To do –
In this exercise, return the whole listing exactly, excluding any images.

Supplied data –
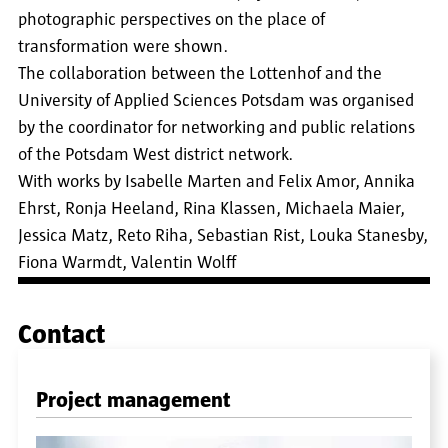
photographic perspectives on the place of
transformation were shown.
The collaboration between the Lottenhof and the
University of Applied Sciences Potsdam was organised
by the coordinator for networking and public relations
of the Potsdam West district network.
With works by Isabelle Marten and Felix Amor, Annika
Ehrst, Ronja Heeland, Rina Klassen, Michaela Maier,
Jessica Matz, Reto Riha, Sebastian Rist, Louka Stanesby,
Fiona Warmdt, Valentin Wolff
Contact
Project management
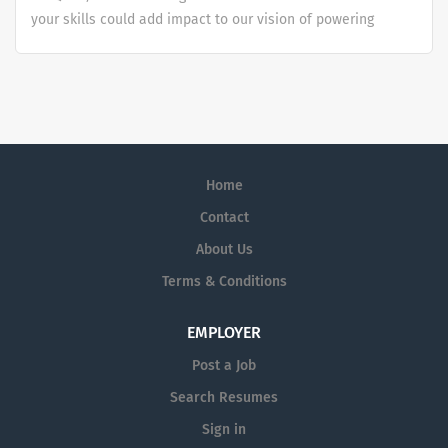
your skills could add impact to our vision of powering
smarter healthcare for everyone, everywhere. Let's do
something extraordinary together.
Home
Contact
About Us
Terms & Conditions
EMPLOYER
Post a Job
Search Resumes
Sign in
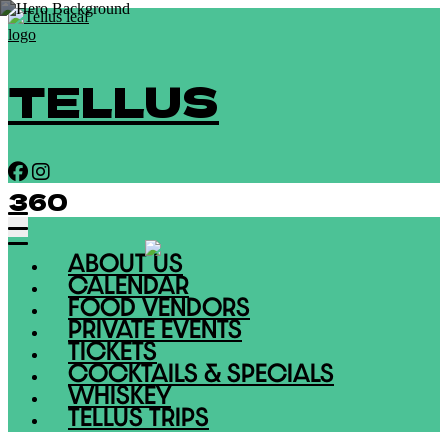
TELLUS
360
ABOUT US
CALENDAR
FOOD VENDORS
PRIVATE EVENTS
TICKETS
COCKTAILS & SPECIALS
WHISKEY
TELLUS TRIPS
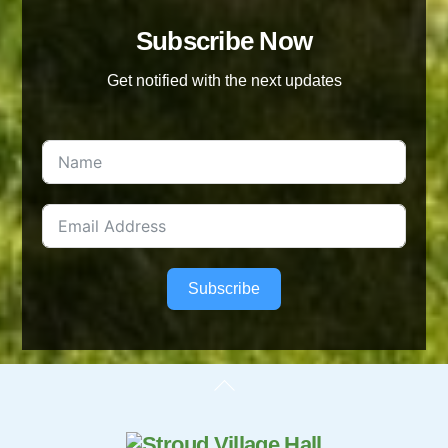
Subscribe Now
Get notified with the next updates
Subscribe
Back
To
Top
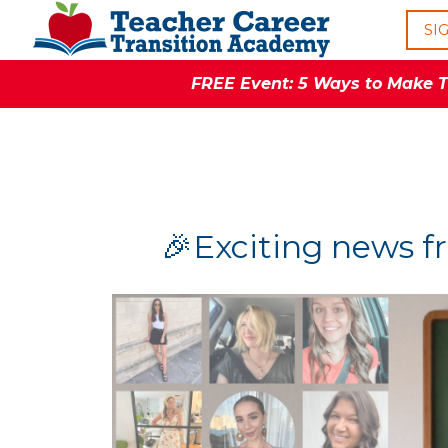
SI
FREE Event: 5 Ways to Make Th
🎉Exciting news f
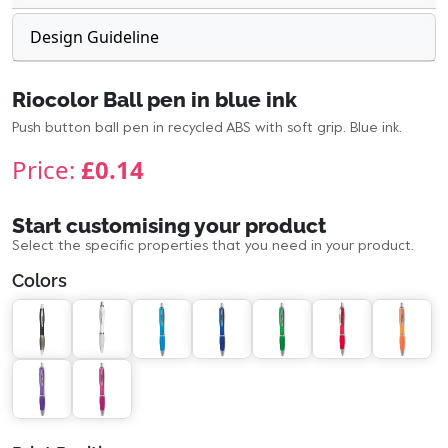
Design Guideline
Riocolor Ball pen in blue ink
Push button ball pen in recycled ABS with soft grip. Blue ink.
Price:
£0.14
Start customising your product
Select the specific properties that you need in your product.
Colors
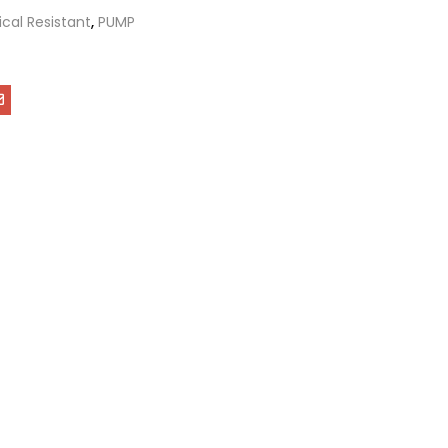
cal Resistant
,
PUMP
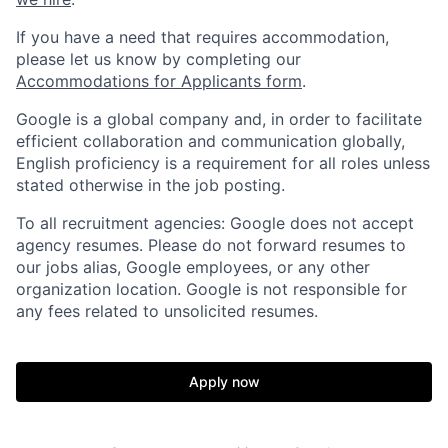
If you have a need that requires accommodation,
please let us know by completing our
Accommodations for Applicants form
.
Google is a global company and, in order to facilitate
efficient collaboration and communication globally,
English proficiency is a requirement for all roles unless
stated otherwise in the job posting.
To all recruitment agencies: Google does not accept
agency resumes. Please do not forward resumes to
our jobs alias, Google employees, or any other
organization location. Google is not responsible for
any fees related to unsolicited resumes.
Apply now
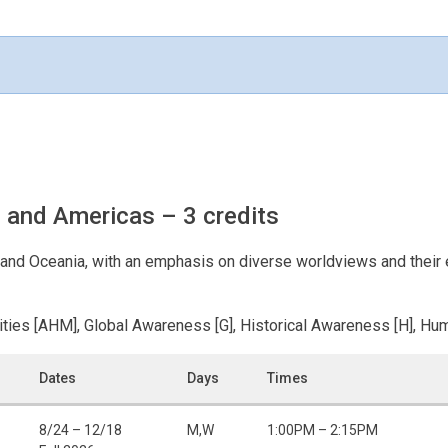
a, and Americas
– 3 credits
a, and Oceania, with an emphasis on diverse worldviews and their
ities [AHM], Global Awareness [G], Historical Awareness [H], Hum
Dates
Days
Times
8/24 – 12/18
M,W
1:00PM – 2:15PM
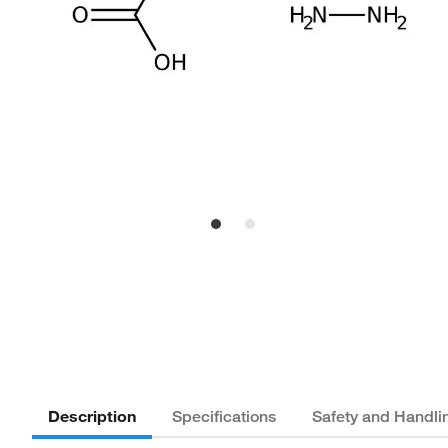
Description
Specifications
Safety and Handli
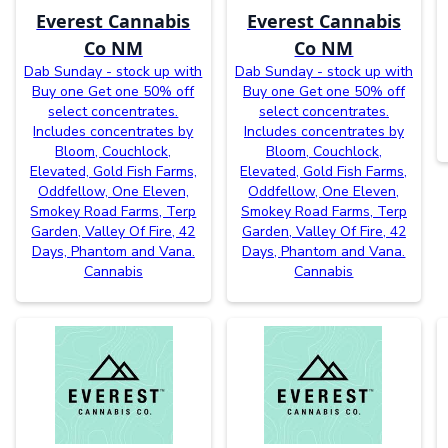
Everest Cannabis
Everest Cannabis
Co NM
Co NM
Dab Sunday - stock up with
Dab Sunday - stock up with
Buy one Get one 50% off
Buy one Get one 50% off
select concentrates.
select concentrates.
Includes concentrates by
Includes concentrates by
Bloom, Couchlock,
Bloom, Couchlock,
Elevated, Gold Fish Farms,
Elevated, Gold Fish Farms,
Oddfellow, One Eleven,
Oddfellow, One Eleven,
Smokey Road Farms, Terp
Smokey Road Farms, Terp
Garden, Valley Of Fire, 42
Garden, Valley Of Fire, 42
Days, Phantom and Vana.
Days, Phantom and Vana.
Cannabis
Cannabis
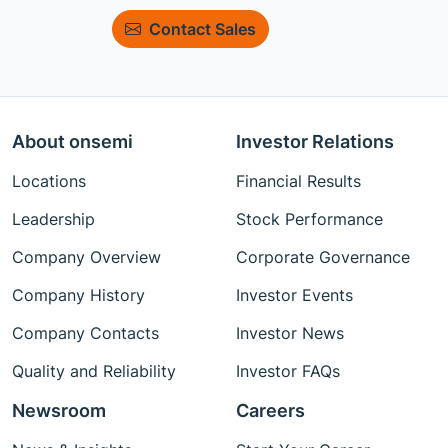
Contact Sales
About onsemi
Investor Relations
Locations
Financial Results
Leadership
Stock Performance
Company Overview
Corporate Governance
Company History
Investor Events
Company Contacts
Investor News
Quality and Reliability
Investor FAQs
Newsroom
Careers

Answer space –
photographic perspectives on the place of
transformation were shown.
The collaboration between the Lottenhof and the
University of Applied Sciences Potsdam was organised
by the coordinator for networking and public relations
of the Potsdam West district network.
With works by Isabelle Marten and Felix Amor, Annika
Ehrst, Ronja Heeland, Rina Klassen, Michaela Maier,
Jessica Matz, Reto Riha, Sebastian Rist, Louka Stanesby,
Fiona Warmdt, Valentin Wolff
Contact
Project management
your skills could add impact to our vision of powering
smarter healthcare for everyone, everywhere. Let's do
something extraordinary together.
Home
Contact
About Us
Terms & Conditions
EMPLOYER
Post a Job
Search Resumes
Sign in
TELLUS
360
ABOUT US
CALENDAR
FOOD VENDORS
PRIVATE EVENTS
TICKETS
COCKTAILS & SPECIALS
WHISKEY
TELLUS TRIPS
Subscribe Now
Get notified with the next updates
Subscribe
Back
To
Top
SI
FREE Event: 5 Ways to Make Th
🎉Exciting news f
Design Guideline
Riocolor Ball pen in blue ink
Push button ball pen in recycled ABS with soft grip. Blue ink.
Price:
£0.14
Start customising your product
Select the specific properties that you need in your product.
Colors
cal Resistant
,
PUMP
If you have a need that requires accommodation,
please let us know by completing our
Accommodations for Applicants form
.
Google is a global company and, in order to facilitate
efficient collaboration and communication globally,
English proficiency is a requirement for all roles unless
stated otherwise in the job posting.
To all recruitment agencies: Google does not accept
agency resumes. Please do not forward resumes to
our jobs alias, Google employees, or any other
organization location. Google is not responsible for
any fees related to unsolicited resumes.
Apply now
a, and Americas
– 3 credits
a, and Oceania, with an emphasis on diverse worldviews and their
ities [AHM], Global Awareness [G], Historical Awareness [H], Hum
Dates
Days
Times
8/24 – 12/18
M,W
1:00PM – 2:15PM
Description
Specifications
Safety and Handli
Everest Cannabis
Everest Cannabis
Co NM
Co NM
Dab Sunday - stock up with
Dab Sunday - stock up with
Buy one Get one 50% off
Buy one Get one 50% off
select concentrates.
select concentrates.
Includes concentrates by
Includes concentrates by
Bloom, Couchlock,
Bloom, Couchlock,
Elevated, Gold Fish Farms,
Elevated, Gold Fish Farms,
Oddfellow, One Eleven,
Oddfellow, One Eleven,
Smokey Road Farms, Terp
Smokey Road Farms, Terp
Garden, Valley Of Fire, 42
Garden, Valley Of Fire, 42
Days, Phantom and Vana.
Days, Phantom and Vana.
Cannabis
Cannabis
Contact Sales
About onsemi
Investor Relations
Locations
Financial Results
Leadership
Stock Performance
Company Overview
Corporate Governance
Company History
Investor Events
Company Contacts
Investor News
Quality and Reliability
Investor FAQs
Newsroom
Careers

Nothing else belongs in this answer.